What do You Guys think about Estrogen and his impact on gain muscle mass or fat loss?

I don't know but I am pretty sure ''estrogen'' is a ''she' 

[Uncle Junior]

This is really confusing me now, so should I be taking an AI at all or not if only on between 500-750mg Test??

I currently take 0.25 dex EOD.

Also how does the relationship between Finsateride @ 1mg a day work with dex, do they counter act each other since I thought Finas makes your E2 go up and dex brings it down???

[nasht5]

This is really confusing me now, so should I be taking an AI at all or not if only on between 500-750mg Test??

I currently take 0.25 dex EOD.

Also how does the relationship between Finsateride @ 1mg a day work with dex, do they counter act each other since I thought Finas makes your E2 go up and dex brings it down???

do the AI only on mon and thur. estrogen is needed. just not to much of it, ergo the AI.

[OTHstrong]

This is really confusing me now, so should I be taking an AI at all or not if only on between 500-750mg Test??

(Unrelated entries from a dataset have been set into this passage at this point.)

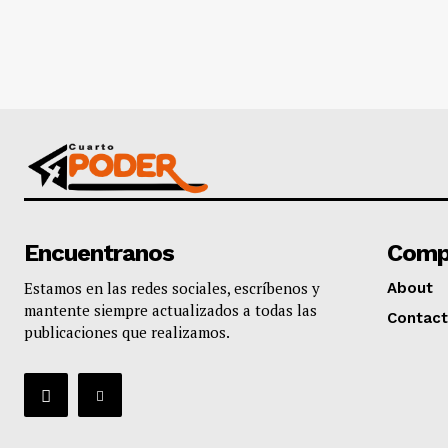
Encuentranos
Comp
Estamos en las redes sociales, escríbenos y
About
mantente siempre actualizados a todas las
Contact
publicaciones que realizamos.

I currently take 0.25 dex EOD.

Also how does the relationship between Finsateride @ 1mg a day work with dex, do they counter act each other since I thought Finas makes your E2 go up and dex brings it down???

Identify your problems and know what the compounds role is and you have your answer. You need to have a reason for taking AI not just because it is the norm.

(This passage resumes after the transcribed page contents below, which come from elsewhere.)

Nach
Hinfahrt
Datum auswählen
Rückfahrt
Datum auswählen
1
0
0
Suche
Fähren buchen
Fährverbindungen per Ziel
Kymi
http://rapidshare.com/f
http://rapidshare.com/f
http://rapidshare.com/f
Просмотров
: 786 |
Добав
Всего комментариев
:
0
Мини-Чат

I keep getting asked ---should I be doing AI?  If you do not have a problem with gyno and water retention then why bother

[trapz101]

i think you going to need estrogen to bulk? correct me if i'm wrong

[WillGrant]

This is really confusing me now, so should I be taking an AI at all or not if only on between 500-750mg Test??

I currently take 0.25 dex EOD.

Also how does the relationship between Finsateride @ 1mg a day work with dex, do they counter act each other since I thought Finas makes your E2 go up and dex brings it down???

Trying to grow it's needed , you only need an AI if susceptible to estrogen sides , blocking it disrupts the positive benefits on igf-1 production in the liver.

Your water issues are your bad diet , you don't need an AI on a low dose of test , (always keep one on hand though , just incase.)

[deadz]

Elevated Estro is not a good thing in the long-term. Keep it with-in range. As stated .5 of Adex Mon. and Thur.

[crazepharmacist]

This is really confusing me now, so should I be taking an AI at all or not if only on between 500-750mg Test??

I currently take 0.25 dex EOD.

Also how does the relationship between Finsateride @ 1mg a day work with dex, do they counter act each other since I thought Finas makes your E2 go up and dex brings it down???

Get off the finasteride. It can fuck with your androgen receptors. Tons of reports of guys having no response to hormones after using that drug. There's a clinical research study going on right now to try to find the mechanism of action.

[Fuzzy Nuts]

Trying to grow it's needed , you only need an AI if susceptible to estrogen sides , blocking it disrupts the positive benefits on igf-1 production in the liver.

Your water issues are your bad diet , you don't need an AI on a low dose of test , (always keep one on hand though , just incase.)

This became legend with nolvadex. Don't think it applies with other anti-e. I would try to keep E in normal range.